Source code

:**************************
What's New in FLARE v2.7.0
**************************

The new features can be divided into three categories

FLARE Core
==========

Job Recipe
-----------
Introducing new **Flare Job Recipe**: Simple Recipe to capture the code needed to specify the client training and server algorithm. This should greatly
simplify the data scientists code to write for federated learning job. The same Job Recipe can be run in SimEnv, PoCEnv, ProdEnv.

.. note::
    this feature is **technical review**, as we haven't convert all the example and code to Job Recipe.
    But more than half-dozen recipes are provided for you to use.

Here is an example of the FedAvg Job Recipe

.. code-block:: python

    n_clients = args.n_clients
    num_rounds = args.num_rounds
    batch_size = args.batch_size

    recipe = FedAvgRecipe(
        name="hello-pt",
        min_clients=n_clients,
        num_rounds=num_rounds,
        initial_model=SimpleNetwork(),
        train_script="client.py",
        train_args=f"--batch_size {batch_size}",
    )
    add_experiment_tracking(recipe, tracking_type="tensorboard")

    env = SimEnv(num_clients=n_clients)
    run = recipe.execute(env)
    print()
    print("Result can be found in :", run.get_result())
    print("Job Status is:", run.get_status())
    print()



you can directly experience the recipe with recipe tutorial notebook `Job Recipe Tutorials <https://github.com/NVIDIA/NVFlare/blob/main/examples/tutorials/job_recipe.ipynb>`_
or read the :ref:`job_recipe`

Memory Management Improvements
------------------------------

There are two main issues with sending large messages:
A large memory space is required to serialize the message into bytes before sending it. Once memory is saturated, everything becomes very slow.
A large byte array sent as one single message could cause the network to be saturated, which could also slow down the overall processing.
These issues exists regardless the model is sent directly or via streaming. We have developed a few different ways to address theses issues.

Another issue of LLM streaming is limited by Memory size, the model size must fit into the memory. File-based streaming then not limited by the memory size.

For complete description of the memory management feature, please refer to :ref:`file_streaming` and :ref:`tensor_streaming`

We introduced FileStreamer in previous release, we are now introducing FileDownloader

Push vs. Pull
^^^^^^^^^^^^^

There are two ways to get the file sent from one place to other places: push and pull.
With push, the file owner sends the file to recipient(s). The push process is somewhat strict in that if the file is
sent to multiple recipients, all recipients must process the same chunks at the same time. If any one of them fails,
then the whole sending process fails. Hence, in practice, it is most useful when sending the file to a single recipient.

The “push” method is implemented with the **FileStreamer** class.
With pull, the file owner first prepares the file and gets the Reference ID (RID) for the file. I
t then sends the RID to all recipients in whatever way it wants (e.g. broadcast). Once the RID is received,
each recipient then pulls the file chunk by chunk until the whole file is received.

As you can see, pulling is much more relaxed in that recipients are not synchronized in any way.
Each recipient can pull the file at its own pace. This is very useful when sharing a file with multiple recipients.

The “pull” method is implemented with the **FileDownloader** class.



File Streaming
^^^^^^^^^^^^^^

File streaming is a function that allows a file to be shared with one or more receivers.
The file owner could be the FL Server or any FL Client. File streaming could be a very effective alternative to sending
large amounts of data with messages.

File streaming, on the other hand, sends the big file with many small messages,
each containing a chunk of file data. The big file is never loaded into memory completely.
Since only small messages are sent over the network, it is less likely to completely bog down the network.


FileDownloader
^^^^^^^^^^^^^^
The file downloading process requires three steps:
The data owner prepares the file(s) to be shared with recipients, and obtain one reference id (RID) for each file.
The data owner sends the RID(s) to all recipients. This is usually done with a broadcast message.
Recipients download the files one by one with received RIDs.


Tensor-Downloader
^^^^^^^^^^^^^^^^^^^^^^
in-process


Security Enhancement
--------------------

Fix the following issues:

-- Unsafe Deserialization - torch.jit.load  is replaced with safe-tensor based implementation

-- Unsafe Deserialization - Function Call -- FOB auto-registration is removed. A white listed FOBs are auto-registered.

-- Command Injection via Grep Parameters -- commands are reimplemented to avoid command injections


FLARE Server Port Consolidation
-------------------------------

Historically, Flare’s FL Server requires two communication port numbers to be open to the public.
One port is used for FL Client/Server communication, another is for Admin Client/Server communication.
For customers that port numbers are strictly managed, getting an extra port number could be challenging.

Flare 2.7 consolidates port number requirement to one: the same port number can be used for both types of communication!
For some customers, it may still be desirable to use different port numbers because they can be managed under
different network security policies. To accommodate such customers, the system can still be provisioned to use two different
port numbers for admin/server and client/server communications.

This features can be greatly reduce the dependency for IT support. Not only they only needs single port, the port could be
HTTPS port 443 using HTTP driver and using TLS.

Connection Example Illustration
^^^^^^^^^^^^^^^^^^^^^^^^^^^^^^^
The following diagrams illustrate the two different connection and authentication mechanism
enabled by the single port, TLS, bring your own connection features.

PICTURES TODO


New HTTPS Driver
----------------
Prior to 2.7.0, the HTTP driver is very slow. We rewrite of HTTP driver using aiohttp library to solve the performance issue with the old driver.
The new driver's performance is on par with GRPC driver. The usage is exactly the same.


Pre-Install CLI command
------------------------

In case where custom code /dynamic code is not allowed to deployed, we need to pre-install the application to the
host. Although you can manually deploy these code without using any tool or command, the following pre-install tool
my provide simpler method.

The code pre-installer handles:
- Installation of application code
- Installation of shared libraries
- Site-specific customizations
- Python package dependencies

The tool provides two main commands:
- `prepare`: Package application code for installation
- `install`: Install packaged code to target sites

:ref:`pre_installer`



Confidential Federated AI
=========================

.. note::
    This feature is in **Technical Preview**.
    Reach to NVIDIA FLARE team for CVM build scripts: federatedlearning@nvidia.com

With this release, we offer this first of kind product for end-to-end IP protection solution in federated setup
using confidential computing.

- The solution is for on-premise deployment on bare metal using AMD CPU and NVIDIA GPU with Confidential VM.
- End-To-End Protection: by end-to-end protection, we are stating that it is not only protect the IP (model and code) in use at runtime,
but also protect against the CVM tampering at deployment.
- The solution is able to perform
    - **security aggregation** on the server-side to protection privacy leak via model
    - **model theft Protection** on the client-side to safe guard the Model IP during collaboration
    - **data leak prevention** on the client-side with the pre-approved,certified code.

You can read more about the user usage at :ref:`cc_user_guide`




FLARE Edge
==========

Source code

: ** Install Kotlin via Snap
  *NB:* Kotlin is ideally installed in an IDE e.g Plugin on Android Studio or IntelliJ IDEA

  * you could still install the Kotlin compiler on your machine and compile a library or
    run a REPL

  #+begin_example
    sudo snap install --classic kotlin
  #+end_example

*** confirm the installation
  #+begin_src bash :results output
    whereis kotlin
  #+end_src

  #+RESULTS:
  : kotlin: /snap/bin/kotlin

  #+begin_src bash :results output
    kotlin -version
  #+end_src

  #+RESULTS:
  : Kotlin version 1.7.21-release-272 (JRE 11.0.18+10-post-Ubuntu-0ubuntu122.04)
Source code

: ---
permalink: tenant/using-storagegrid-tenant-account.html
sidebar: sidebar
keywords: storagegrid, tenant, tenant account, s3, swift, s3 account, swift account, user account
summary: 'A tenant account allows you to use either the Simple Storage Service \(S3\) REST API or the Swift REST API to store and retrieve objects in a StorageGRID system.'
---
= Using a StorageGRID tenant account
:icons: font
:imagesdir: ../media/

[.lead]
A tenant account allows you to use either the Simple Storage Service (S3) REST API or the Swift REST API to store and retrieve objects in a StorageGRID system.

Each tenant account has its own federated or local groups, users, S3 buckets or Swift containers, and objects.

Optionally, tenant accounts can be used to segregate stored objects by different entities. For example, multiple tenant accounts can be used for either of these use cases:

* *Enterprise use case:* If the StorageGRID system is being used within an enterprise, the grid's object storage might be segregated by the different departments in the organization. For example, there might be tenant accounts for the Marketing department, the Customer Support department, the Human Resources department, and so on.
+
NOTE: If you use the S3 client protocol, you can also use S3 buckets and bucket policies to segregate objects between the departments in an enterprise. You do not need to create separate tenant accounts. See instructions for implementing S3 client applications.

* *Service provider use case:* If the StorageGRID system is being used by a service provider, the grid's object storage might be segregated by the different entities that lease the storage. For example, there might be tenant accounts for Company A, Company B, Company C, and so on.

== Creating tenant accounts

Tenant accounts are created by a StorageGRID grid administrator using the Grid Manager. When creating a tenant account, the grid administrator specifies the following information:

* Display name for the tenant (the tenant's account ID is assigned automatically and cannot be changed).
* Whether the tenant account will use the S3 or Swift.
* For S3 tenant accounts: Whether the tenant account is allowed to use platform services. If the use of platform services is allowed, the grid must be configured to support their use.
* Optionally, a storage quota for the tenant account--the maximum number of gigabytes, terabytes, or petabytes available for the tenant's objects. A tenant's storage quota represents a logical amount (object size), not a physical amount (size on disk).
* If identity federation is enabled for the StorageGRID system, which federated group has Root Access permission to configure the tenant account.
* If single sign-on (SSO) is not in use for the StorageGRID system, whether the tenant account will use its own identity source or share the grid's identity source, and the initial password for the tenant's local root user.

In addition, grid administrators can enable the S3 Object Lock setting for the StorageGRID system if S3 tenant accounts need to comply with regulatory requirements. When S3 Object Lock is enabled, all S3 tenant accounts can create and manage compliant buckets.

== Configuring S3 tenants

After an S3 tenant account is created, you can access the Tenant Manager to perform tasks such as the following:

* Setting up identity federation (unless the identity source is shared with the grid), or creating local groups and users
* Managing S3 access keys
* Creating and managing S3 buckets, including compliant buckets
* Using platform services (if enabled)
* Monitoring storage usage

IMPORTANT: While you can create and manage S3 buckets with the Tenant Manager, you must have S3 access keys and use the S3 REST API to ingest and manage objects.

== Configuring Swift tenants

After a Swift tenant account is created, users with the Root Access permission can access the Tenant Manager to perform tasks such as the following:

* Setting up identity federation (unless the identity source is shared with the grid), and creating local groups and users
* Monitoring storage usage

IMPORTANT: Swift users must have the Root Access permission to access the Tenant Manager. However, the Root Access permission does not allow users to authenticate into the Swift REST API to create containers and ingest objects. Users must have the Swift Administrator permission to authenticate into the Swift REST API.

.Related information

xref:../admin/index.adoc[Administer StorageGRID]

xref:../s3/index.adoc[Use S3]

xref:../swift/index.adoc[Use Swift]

● **Activity**
Scan the material above for the string "created", and copy every line where it is found.

● **Task response**
Tenant accounts are created by a StorageGRID grid administrator using the Grid Manager. When creating a tenant account, the grid administrator specifies the following information:
After an S3 tenant account is created, you can access the Tenant Manager to perform tasks such as the following:
After a Swift tenant account is created, users with the Root Access permission can access the Tenant Manager to perform tasks such as the following:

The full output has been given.